For the first time in what feels like forever, the Kansas City Chiefs aren't controlling the AFC West, or the AFC for that matter, heading out of the 2025 season. As far as the LA Chargers are concerned, the Chiefs' potential downfall is the birth of opportunity.
The rest of the league is taking notice as well. Los Angeles is the favorite to win the AFC West next season after Kansas City missed the playoffs and lost Patrick Mahomes to a torn ACL late in the year. Denver Broncos be damned, Las Vegas thinks the AFC West goes through SoFi Stadium.
But even though they aren't scary in the slightest on paper, Chargers fans are still peering over their shoulder expecting the Chiefs to track them down. Because of that callus, the gut instinct for Chargers fans when they hear that Mahomes restructured his contract to create $43.56 million in cap space is fear.
In reality, there is nothing to be afraid of. Mahomes restructuring his deal isn't so the Chiefs can load up in 2026 and make a run at the AFC West again. It's a desperation move by a team running out of options with a check that's coming due.
Patrick Mahomes' restructure shows Chiefs desperation that Chargers fans should love
Kansas City enters the 2026 offseason with one of the worst salary-cap situations in the sport. It's so bad that even after this restructure, the Chiefs are projected to be $11 million over next year's cap. Only four teams have more cap commitments in 2026 even after the Mahomes deal.
The Chiefs won't stop at Mahomes. They likely will look to restructure Chris Jones as well as explore potential cut candidates. Kansas City doesn't just have to get under the projected salary-cap figure, they have to create enough space to actually pay their own draft class this upcoming season.
Spotrac estimates Kansas City's draft class to carry a combined $12.5 million cap hit in 2026. More moves are clearly ahead.
And best of all for Chargers fans, the Chiefs are forced to do this in a season where making the playoffs is a tall order. This is arguably the least talented Chiefs roster of Mahomes' career and without him for most of the season, it's hard to imagine the team building up enough equity to go on some miracle run in the winter if Mahomes can return within a year.

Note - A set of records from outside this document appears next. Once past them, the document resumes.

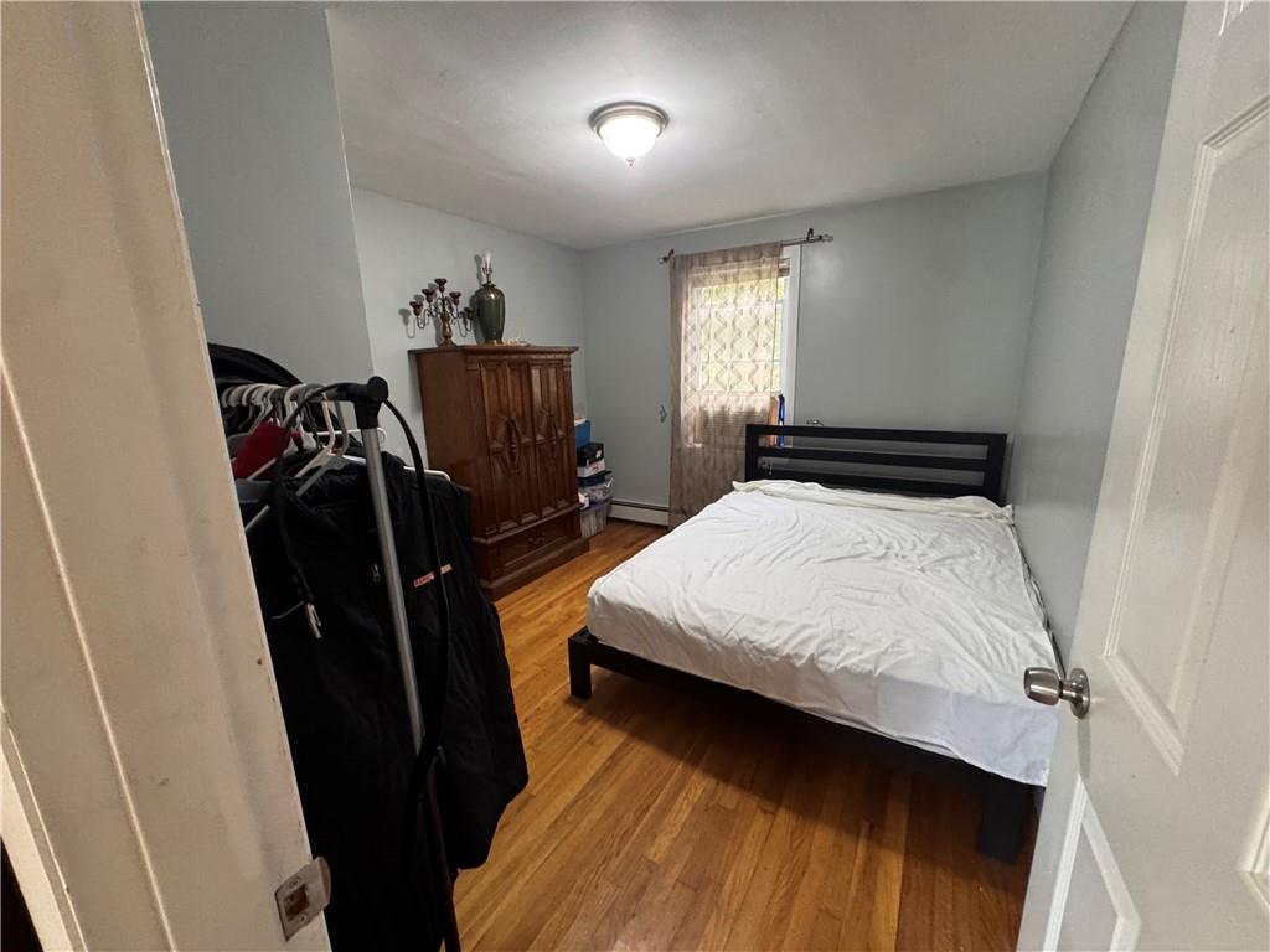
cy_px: 476
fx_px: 514
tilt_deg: -12.5
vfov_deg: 85.7
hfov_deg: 102.1
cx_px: 635
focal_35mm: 14
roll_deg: +2.3
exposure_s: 1/60
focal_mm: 2.22
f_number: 2.2
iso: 500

Thus, Kansas City is moving all this money around in a year where they might be bad anyway. That only pushes the bill to future years, which will make it harder for the team to build up a roster around Mahomes. With this move, Mahomes has a projected cap hit of $85.2 million. The next three years are all above $50 million.
It doesn't matter how great the quarterback is; it's really hard to build a complete roster when one player has a cap hit that is similar to an entire NHL franchise.
The Chiefs aren't restructuring Mahomes out of a place of strength. They are restructuring him out of a place of weakness. The Evil Empire is starting to show cracks, and now it's up to the Chargers to take advantage.